The history of reality is not merely the preservation of what has endured. It is equally the continual discovery of new forms of coherence through which reality becomes capable of achievements that were once only possibilities.
Within this perspective, failure of becoming assumes a new significance. Not every relational possibility achieves coherence. Countless pathways remain unrealized. Others emerge only briefly before dissolving into new configurations of relation and becoming. Such failures should not be understood merely as defects within reality but as part of the openness through which new possibilities continually arise. A universe capable of genuine novelty must also remain capable of incompletion.
This insight resonates remarkably well with contemporary understandings of emergence, complexity, and the Extended Evolutionary Synthesis. Evolution does not proceed through uninterrupted success. Rather, the history of life reveals continual experimentation, adaptation, extinction, renewal, and increasingly sophisticated forms of relational organization. The remarkable coherence we observe throughout the living world appears not as the inevitable consequence of fixed beginnings but as the historical achievement of countless generations of attempted, but failed, relational becoming.
An open relational process metaphysics therefore understands becoming as more than perpetual motion. Becoming forms histories. Those histories generate coherence. Coherence stabilizes into embodiment. Embodied realities become participants within an unfinished universe whose future remains genuinely open to further creativity, deeper relation, and new possibilities yet unrealized.
Reality therefore does not simply move forward.
It continually becomes.
This understanding also brings the present metaphysical investigation into closer dialogue with the earlier ontological work of Embodied Process Realism (EPR). Ontology described the recurring patterns through which reality appears to organize itself. Metaphysics has now begun exploring the generative dynamics through which those patterns continually emerge.
Together they suggest a common grammar:
Relation → Becoming → Coherence → Embodiment → Participation
Each movement prepares the next.
Relation generates becoming.
Becoming forms coherence.

--- --- ---

• _Challenges_:
[1] In the text on becoming:
(a) What must a universe capable of genuine novelty also remain capable of?
(b) What does it say Ontology described?
(c) What does relation generate?
[2] Reproduce the text on becoming word for word, from "Reality therefore does" to "Relation generates becoming.".

• _Provided data_:
--- --- ---

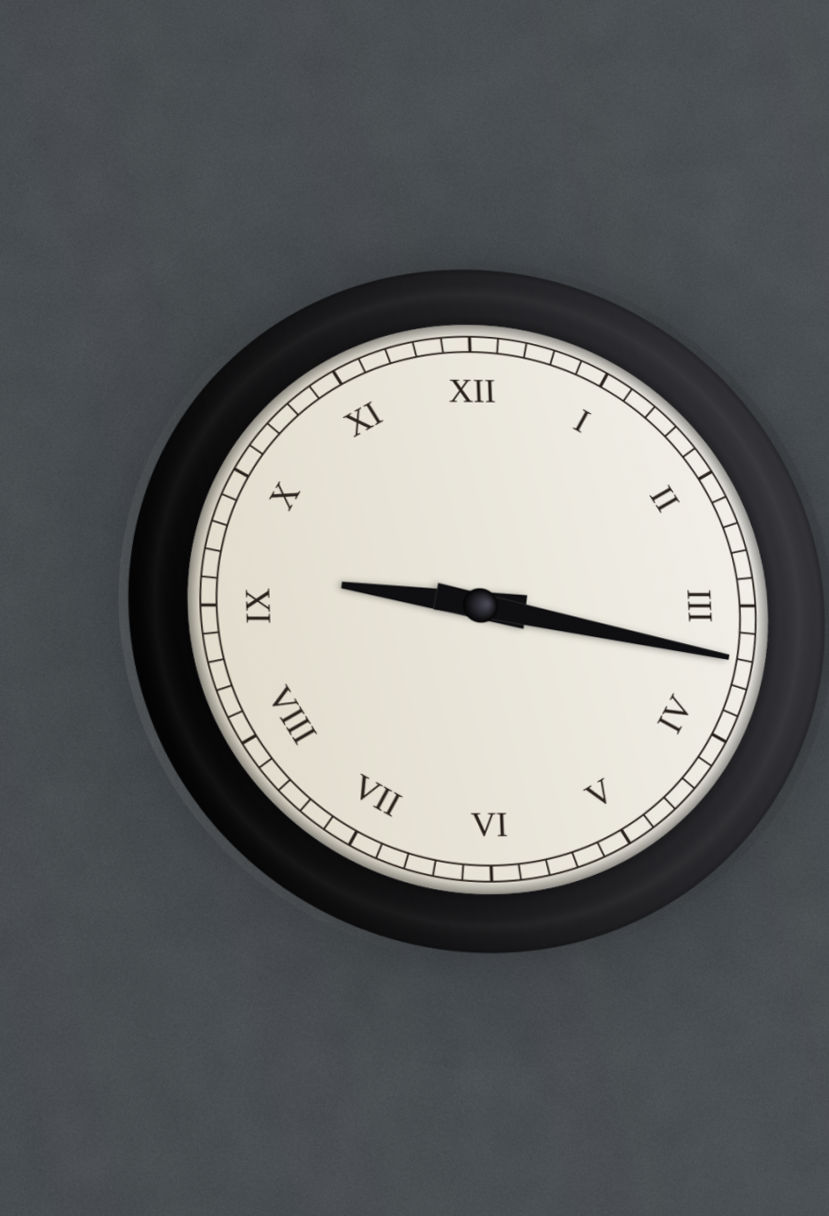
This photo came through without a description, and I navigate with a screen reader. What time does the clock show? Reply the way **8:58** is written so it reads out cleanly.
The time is **9:17**
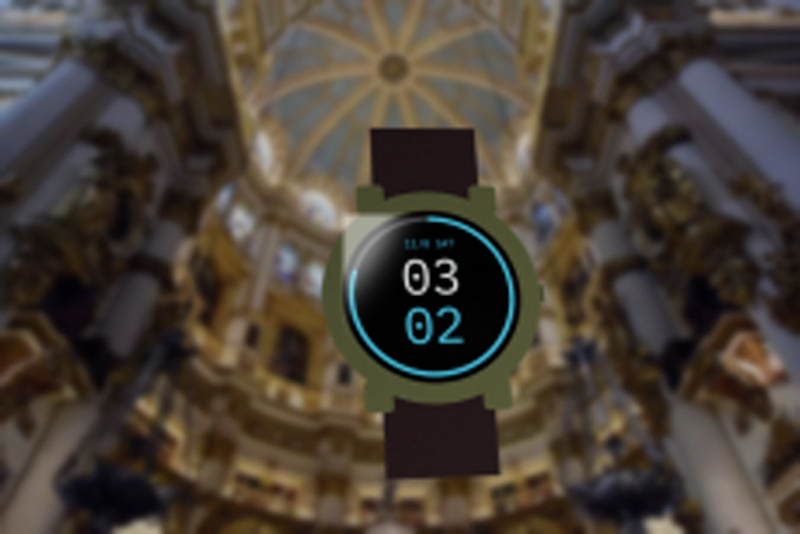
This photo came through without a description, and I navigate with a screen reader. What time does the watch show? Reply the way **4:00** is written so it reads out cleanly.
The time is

--- --- ---

• _Task-by-task solutions_:
[1]
(a) Incompletion.
(b) The recurring patterns through which reality appears to organize itself.
(c) Becoming.

[2]
Reality therefore does not simply move forward.
It continually becomes.
This understanding also brings the present metaphysical investigation into closer dialogue with the earlier ontological work of Embodied Process Realism (EPR). Ontology described the recurring patterns through which reality appears to organize itself. Metaphysics has now begun exploring the generative dynamics through which those patterns continually emerge.
Together they suggest a common grammar:
Relation → Becoming → Coherence → Embodiment → Participation
Each movement prepares the next.
Relation generates becoming.